= Exercise input =

- - -

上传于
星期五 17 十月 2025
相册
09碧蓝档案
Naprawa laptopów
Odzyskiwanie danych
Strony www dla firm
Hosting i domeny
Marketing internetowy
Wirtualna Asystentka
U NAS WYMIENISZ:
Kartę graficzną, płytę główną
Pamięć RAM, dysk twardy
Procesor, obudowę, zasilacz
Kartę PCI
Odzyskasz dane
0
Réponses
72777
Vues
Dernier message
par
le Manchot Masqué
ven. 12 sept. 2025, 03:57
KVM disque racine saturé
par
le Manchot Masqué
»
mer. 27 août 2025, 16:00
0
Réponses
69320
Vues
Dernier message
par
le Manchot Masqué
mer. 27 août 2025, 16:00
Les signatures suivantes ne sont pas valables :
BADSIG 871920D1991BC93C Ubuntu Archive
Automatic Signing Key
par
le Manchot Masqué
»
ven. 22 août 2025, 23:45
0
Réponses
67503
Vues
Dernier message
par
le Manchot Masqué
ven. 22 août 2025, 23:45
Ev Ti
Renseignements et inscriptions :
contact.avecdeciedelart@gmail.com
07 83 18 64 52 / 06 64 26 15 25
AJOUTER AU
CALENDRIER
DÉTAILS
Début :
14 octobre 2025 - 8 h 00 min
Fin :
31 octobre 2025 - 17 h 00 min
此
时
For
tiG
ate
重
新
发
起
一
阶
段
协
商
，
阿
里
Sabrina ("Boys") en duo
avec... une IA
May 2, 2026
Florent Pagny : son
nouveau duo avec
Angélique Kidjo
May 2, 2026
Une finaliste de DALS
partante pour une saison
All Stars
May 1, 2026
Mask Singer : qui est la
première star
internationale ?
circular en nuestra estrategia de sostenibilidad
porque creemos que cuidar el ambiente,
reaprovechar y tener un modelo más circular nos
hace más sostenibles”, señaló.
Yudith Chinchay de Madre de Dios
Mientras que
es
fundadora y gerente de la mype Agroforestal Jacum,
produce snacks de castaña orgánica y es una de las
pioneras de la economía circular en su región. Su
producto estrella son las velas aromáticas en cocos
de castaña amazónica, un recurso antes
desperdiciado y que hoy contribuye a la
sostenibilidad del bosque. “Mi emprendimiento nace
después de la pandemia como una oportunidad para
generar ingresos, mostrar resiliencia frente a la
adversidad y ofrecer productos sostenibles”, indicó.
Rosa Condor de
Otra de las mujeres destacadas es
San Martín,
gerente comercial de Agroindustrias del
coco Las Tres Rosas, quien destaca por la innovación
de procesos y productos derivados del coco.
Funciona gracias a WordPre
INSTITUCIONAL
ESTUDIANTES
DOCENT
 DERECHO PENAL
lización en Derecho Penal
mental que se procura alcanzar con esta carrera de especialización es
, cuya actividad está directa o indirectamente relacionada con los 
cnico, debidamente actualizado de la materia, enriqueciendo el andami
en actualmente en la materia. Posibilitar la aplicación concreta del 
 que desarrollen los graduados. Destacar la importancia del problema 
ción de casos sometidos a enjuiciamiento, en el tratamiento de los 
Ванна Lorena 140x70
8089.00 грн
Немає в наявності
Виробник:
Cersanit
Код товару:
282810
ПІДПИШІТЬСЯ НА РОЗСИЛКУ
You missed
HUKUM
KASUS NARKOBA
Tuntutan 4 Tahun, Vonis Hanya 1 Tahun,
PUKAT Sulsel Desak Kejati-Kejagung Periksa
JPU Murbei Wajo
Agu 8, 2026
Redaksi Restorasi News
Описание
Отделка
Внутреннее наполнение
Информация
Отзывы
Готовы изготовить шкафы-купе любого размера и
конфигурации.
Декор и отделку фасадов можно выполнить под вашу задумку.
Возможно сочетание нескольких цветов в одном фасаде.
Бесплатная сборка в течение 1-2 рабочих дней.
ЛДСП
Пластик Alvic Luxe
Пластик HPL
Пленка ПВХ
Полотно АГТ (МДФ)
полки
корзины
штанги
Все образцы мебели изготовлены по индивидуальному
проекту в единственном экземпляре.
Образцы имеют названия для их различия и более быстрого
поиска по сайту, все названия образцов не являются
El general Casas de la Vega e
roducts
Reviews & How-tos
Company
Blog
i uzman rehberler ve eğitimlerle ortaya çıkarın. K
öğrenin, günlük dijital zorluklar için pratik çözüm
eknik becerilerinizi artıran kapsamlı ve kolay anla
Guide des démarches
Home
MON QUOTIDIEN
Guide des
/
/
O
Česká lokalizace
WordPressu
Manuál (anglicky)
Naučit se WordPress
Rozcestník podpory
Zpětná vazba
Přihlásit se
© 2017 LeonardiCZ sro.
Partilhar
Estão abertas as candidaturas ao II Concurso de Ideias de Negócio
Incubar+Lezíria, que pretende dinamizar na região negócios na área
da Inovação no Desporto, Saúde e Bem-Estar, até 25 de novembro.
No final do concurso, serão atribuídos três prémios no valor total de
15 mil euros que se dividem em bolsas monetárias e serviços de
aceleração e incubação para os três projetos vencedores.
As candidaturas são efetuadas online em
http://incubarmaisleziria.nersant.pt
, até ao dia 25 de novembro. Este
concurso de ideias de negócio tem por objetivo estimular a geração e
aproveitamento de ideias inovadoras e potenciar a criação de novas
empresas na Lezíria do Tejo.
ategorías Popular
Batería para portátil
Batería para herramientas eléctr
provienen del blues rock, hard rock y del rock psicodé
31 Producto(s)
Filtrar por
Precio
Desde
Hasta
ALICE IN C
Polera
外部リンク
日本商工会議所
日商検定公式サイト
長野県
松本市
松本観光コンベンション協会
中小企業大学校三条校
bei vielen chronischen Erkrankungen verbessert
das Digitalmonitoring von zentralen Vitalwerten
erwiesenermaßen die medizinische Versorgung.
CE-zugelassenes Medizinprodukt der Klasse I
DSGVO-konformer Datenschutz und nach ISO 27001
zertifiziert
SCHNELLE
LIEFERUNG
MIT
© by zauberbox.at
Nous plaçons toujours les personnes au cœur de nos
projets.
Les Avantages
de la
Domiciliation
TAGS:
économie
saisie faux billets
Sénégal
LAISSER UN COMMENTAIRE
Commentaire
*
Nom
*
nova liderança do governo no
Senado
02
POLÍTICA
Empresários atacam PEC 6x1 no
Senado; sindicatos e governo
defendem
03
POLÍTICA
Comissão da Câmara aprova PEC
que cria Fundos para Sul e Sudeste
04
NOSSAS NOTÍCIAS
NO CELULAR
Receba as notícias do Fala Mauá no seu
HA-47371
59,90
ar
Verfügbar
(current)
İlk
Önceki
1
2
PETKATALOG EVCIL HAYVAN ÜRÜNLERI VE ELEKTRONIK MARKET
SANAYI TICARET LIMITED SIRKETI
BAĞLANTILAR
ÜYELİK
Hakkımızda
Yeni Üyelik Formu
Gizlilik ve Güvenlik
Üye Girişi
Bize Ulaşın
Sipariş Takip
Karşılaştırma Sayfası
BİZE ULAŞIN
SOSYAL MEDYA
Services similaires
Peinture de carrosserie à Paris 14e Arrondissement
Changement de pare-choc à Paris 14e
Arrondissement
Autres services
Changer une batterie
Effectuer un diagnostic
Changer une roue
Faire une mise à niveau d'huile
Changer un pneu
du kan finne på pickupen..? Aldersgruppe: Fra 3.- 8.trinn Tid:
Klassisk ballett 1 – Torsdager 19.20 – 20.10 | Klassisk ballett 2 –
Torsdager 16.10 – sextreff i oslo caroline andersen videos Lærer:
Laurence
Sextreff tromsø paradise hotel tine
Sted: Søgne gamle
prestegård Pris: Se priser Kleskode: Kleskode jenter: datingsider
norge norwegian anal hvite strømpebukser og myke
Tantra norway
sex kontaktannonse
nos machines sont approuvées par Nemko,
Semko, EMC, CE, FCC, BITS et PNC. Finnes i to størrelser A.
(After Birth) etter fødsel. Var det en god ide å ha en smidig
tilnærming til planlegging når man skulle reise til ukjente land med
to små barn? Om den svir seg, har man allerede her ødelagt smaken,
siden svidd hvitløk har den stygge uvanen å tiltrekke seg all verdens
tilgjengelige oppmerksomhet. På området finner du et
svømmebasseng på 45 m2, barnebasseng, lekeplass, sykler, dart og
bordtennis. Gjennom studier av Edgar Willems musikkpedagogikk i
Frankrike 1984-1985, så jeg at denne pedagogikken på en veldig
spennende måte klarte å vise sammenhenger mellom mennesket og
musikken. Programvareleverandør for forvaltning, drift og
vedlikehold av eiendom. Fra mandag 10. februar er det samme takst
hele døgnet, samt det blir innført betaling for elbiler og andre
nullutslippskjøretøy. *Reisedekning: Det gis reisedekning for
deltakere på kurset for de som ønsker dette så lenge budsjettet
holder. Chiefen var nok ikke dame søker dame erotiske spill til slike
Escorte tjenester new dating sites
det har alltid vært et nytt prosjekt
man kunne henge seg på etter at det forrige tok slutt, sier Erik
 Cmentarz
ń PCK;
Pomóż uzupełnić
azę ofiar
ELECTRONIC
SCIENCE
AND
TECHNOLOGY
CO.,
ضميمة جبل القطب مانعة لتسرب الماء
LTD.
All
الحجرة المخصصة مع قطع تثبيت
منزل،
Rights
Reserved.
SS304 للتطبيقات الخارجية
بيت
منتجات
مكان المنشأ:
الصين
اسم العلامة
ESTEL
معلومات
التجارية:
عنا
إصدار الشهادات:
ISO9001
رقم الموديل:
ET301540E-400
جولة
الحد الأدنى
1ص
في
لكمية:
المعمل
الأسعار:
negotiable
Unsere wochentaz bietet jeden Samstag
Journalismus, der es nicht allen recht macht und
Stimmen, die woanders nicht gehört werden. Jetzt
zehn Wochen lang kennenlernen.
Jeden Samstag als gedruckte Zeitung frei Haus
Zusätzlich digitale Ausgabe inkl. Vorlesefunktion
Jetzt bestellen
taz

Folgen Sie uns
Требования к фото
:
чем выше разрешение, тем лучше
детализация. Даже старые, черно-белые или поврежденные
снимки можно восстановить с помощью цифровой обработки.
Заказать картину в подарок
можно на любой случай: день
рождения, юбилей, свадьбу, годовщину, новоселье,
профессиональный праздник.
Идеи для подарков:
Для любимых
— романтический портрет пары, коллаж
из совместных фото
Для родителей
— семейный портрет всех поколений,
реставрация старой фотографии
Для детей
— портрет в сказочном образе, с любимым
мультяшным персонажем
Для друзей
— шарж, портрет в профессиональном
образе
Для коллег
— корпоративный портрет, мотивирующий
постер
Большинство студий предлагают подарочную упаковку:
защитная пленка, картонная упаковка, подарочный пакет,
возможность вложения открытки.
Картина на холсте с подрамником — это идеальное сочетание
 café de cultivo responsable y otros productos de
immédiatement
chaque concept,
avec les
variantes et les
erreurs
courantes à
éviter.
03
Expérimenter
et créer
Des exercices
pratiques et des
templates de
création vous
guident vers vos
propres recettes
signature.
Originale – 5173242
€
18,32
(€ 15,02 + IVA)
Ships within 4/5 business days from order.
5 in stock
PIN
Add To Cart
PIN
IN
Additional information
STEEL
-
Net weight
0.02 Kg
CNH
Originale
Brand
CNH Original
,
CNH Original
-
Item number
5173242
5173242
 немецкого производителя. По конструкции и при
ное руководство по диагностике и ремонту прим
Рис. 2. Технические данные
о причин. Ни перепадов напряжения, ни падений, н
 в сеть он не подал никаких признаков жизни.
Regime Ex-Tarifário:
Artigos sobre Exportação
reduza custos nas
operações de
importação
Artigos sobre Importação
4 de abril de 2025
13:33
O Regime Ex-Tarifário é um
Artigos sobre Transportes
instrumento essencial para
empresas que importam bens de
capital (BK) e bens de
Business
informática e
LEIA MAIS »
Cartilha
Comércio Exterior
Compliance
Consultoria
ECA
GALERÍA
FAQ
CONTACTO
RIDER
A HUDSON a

- - -

= Exercise directions =
Write out, with no changes, every line of the entries from the very first one through the line containing "desperdiciado y que hoy contribuye a la", including that line.

= Solution =
上传于
星期五 17 十月 2025
相册
09碧蓝档案
Naprawa laptopów
Odzyskiwanie danych
Strony www dla firm
Hosting i domeny
Marketing internetowy
Wirtualna Asystentka
U NAS WYMIENISZ:
Kartę graficzną, płytę główną
Pamięć RAM, dysk twardy
Procesor, obudowę, zasilacz
Kartę PCI
Odzyskasz dane
0
Réponses
72777
Vues
Dernier message
par
le Manchot Masqué
ven. 12 sept. 2025, 03:57
KVM disque racine saturé
par
le Manchot Masqué
»
mer. 27 août 2025, 16:00
0
Réponses
69320
Vues
Dernier message
par
le Manchot Masqué
mer. 27 août 2025, 16:00
Les signatures suivantes ne sont pas valables :
BADSIG 871920D1991BC93C Ubuntu Archive
Automatic Signing Key
par
le Manchot Masqué
»
ven. 22 août 2025, 23:45
0
Réponses
67503
Vues
Dernier message
par
le Manchot Masqué
ven. 22 août 2025, 23:45
Ev Ti
Renseignements et inscriptions :
contact.avecdeciedelart@gmail.com
07 83 18 64 52 / 06 64 26 15 25
AJOUTER AU
CALENDRIER
DÉTAILS
Début :
14 octobre 2025 - 8 h 00 min
Fin :
31 octobre 2025 - 17 h 00 min
此
时
For
tiG
ate
重
新
发
起
一
阶
段
协
商
，
阿
里
Sabrina ("Boys") en duo
avec... une IA
May 2, 2026
Florent Pagny : son
nouveau duo avec
Angélique Kidjo
May 2, 2026
Une finaliste de DALS
partante pour une saison
All Stars
May 1, 2026
Mask Singer : qui est la
première star
internationale ?
circular en nuestra estrategia de sostenibilidad
porque creemos que cuidar el ambiente,
reaprovechar y tener un modelo más circular nos
hace más sostenibles”, señaló.
Yudith Chinchay de Madre de Dios
Mientras que
es
fundadora y gerente de la mype Agroforestal Jacum,
produce snacks de castaña orgánica y es una de las
pioneras de la economía circular en su región. Su
producto estrella son las velas aromáticas en cocos
de castaña amazónica, un recurso antes
desperdiciado y que hoy contribuye a la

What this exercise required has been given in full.